The first one is obviously we have to understand the business. The second one is that the company we invest in has to have a competitive advantage. The third is that the management team has to run the company with skill and integrity. And then fourth, we have to make sure we buy the shares when they're at a discount to intrinsic value—when they're at a margin of safety.
So, that's the full method. However, when we're screening stocks, obviously that four-step method takes a very long time to go through to actually go ahead and make an investment.
So, when it comes to screening, there are going to be some things that we leave behind a little bit and other things that we quickly focus on. One of the things that we're going to leave behind is definitely valuation because valuation comes last, after you've done all the research before.
And to be able to value the shares correctly, you have to have a very solid understanding of the business, which takes time. And because it takes time, that's also the second area that kind of loses out when we're just skimming and screening stocks. We don't bother to go into too much depth to understand the business just yet because we're just getting a feel for whether this stock might be something that we want to look into even further.
Now, I will say straight off the bat, if you are someone that is interested in learning that full, you know, four-step value investing approach to go and actually make a proper investment, then check out Introduction to Stock Analysis.
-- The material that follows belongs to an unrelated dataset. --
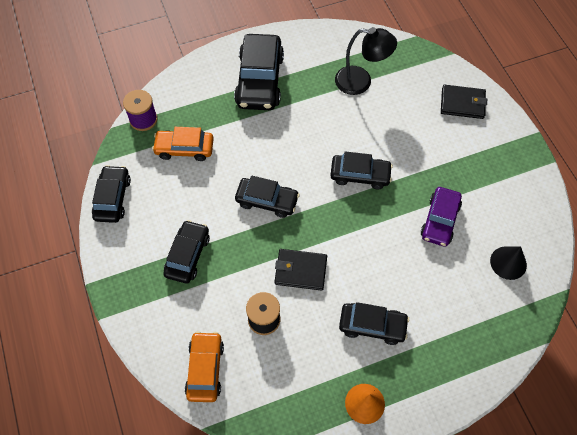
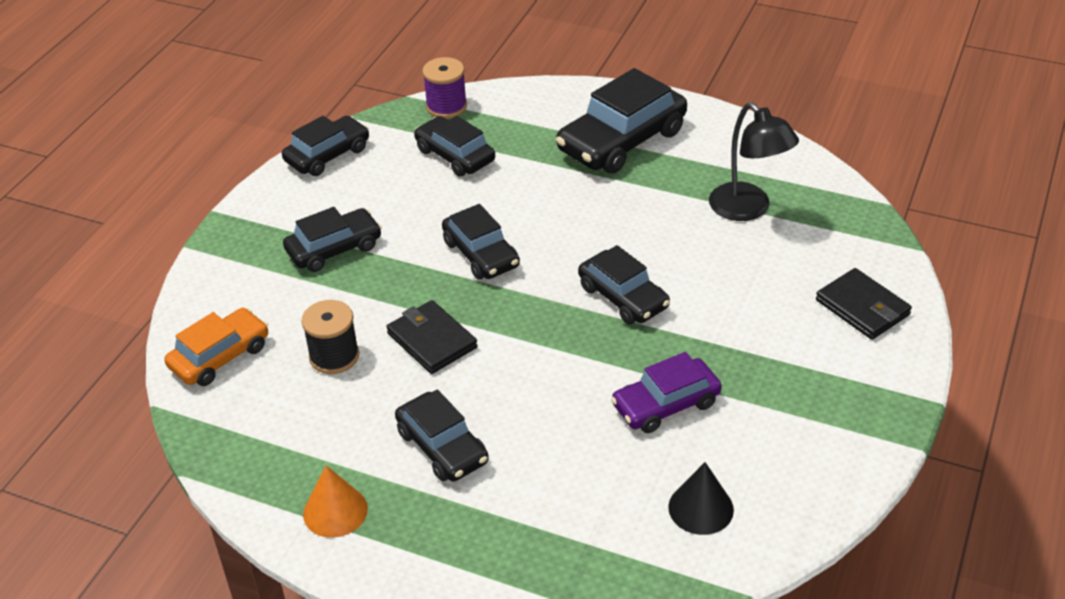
camera: 45 degrees right, 20 degrees down
orange car [152,127,214,161] -> black car [414,116,495,177]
That's an eight-hour course that I made. It's over on Profitable. Links are down in the description. But that's if you're interested; check it out.
But for now, let's talk through this three-step screening method.
The first step in the process is really to make sure that the company is growing and to make sure that there's nothing that stands out as an immediate red flag with the financials.
Then the second step is obviously we have to look for companies with a moat. So we're screening for companies with a competitive advantage. As we know, we never invest in a company unless it has some form of competitive advantage that keeps it ahead of its competitors.
And then the third step in the screening process is to quickly check whether the management team is running the business effectively—whether they are being, whether they're doing a good job, essentially.
So, with that said, let's get into each of these three steps. The first is obviously screening the financials of the business and making sure that the company is actually going forwards—it's growing, it's not going backwards.
Now, to do this, I always just head over to a website called Hypercharts. Now, Hypercharts are also the sponsor of this video. So, Hypercharts is actually started by a friend of mine. You might know him, Galli Russell from Hyperchange, and his friend Mo.
And essentially what the website aims to do is it takes the complicated kind of tabulated numbers out of the company's financial reports—the long, boring financial statements—and it just pu...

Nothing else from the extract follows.